Investigators: 2 die in crash in two-state police chase

GAFFNEY, S.C. (AP) — Authorities say two people inside a SUV whose driver did not stop for police in North Carolina have died in a crash after officers chased them into South Carolina. Investigators said the driver of the SUV was wanted for several felonies when a North Carolina trooper in Cleveland County tried to pull him over Thursday evening, Authorities say officers chased the SUV into South Carolina and the driver lost control and crashed into a tree in Gaffney. Troopers say the man and women inside were thrown from the vehicle. Officials say a North Carolina trooper crashed his vehicle during the chase but was not seriously injured.


Ex-officer MacDonald in Fort Bragg murders seeks release

RALEIGH, N.C. (AP) — Attorneys for a former Army physician serving life sentences for the 1970 murders of his pregnant wife and two young children at a North Carolina base say he should be released. They cited deteriorating health as the reason for their request Thursday to free Jeffrey MacDonald. MacDonald’s lawyers and the federal government argued over the request before a federal judge in Raleigh. The ex-physician was convicted in 1979. He’s now 77 years old and serving time in Maryland. The federal government’s lawyers oppose his release. The brother of his slain wife urged the judge to keep him behind bars. The judge didn’t immediately rule.


Medically at-risk in N.C. able to get COVID shots March 17

RALEIGH, N.C. (AP) — North Carolina health officials say medically vulnerable residents between the ages of 16 and 64 will be able to get vaccinated starting March 17. The state had initially planned to begin administering the doses to those with serious underlying health issue a week later. State Health and Human Services Secretary Mandy Cohen said Thursday that the state expects to get more Johnson & Johnson vaccines around the start of April. She and Gov. Roy Cooper bumped up the timeline that had previously made medically at-risk North Carolinians with any of 18 conditions eligible on March 24. Essential workers in eight sectors may get their shots starting April 7.


NC Senate OK’s bill telling sheriffs to act on ICE requests

RALEIGH, N.C. (AP) — One North Carolina General Assembly chamber has approved Republican legislation demanding sheriffs pay attention to the immigration status of jail inmates and be obliged to help federal agents seeking their custody.
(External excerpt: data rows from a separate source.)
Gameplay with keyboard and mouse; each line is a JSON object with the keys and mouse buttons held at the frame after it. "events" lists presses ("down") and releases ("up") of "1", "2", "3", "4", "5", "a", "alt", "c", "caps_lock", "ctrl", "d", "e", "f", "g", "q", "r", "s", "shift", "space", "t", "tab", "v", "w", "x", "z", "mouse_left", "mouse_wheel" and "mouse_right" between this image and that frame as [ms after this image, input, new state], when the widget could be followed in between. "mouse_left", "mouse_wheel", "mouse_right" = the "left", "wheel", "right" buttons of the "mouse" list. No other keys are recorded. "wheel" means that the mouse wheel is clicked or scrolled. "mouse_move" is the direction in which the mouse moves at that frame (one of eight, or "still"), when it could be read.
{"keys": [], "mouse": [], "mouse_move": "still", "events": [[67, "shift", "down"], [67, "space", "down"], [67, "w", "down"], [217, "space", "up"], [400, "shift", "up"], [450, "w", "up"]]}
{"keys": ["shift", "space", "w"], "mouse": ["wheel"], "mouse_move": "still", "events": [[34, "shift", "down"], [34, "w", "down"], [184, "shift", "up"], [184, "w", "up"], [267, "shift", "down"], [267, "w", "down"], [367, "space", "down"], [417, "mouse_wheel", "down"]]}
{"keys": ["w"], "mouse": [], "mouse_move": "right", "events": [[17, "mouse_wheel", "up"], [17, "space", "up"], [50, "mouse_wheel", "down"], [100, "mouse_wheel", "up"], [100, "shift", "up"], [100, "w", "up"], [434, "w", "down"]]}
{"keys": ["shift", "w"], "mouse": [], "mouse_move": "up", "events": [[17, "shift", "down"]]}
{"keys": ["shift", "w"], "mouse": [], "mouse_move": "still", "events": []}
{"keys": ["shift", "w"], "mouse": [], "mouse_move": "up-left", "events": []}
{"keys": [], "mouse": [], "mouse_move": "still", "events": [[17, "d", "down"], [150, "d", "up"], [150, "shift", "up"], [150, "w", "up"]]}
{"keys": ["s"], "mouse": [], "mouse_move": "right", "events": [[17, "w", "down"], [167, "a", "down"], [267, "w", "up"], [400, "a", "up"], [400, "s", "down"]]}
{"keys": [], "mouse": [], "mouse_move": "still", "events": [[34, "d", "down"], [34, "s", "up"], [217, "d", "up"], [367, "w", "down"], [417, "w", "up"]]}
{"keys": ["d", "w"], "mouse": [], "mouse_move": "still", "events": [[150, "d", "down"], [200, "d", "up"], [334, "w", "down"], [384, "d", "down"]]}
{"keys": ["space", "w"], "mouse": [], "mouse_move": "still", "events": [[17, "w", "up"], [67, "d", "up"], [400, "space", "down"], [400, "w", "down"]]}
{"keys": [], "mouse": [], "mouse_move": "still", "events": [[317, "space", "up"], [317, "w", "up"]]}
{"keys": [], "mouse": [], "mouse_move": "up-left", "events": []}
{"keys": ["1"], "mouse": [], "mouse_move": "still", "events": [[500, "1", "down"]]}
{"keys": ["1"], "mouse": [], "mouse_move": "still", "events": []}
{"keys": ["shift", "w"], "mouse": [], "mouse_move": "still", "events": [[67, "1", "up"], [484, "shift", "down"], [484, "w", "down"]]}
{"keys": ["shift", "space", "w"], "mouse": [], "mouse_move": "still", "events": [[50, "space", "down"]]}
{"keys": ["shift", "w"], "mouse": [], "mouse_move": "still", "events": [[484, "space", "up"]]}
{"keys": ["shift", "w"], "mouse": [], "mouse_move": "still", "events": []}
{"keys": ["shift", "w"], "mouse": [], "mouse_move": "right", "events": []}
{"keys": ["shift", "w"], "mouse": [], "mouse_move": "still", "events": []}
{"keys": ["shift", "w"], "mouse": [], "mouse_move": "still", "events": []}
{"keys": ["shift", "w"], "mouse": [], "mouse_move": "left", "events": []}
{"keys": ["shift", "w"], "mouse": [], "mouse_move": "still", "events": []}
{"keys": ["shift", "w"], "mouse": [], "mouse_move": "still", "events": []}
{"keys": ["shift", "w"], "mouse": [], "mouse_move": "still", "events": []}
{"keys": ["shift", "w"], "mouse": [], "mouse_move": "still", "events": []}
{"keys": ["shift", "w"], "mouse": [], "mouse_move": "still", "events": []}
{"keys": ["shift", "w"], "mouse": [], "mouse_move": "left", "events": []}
The state Senate approved the measure Thursday along party lines. It now heads to the House. It generally follows the scope of a 2019 bill that Democratic Gov. Roy Cooper vetoed successfully. A similar result would be likely since the GOP’s House and Senate majorities aren’t veto-proof. The bills have been prompted by first-term Democratic sheriffs in several counties who’ve refused to work closely with U.S. Immigration and Customs Enforcement.


NC bill to return more students to classrooms becomes law

RALEIGH, N.C. (AP) — Compromise legislation that directs how North Carolina’s K-12 schools must offer in-person instruction this spring to all students is now law. Democratic Gov. Roy Cooper signed it on Thursday, hours after the House vote unanimously for the measure, which came about through negotiations between legislative Republicans and Cooper. The Senate already passed it Wednesday. The bill untangles a stalemate surrounding a previous school-reopening measure that Cooper vetoed almost two weeks ago. The measure directs elementary schools to provide full-time classroom instruction to all students and gives that option to districts for their middle and high schools.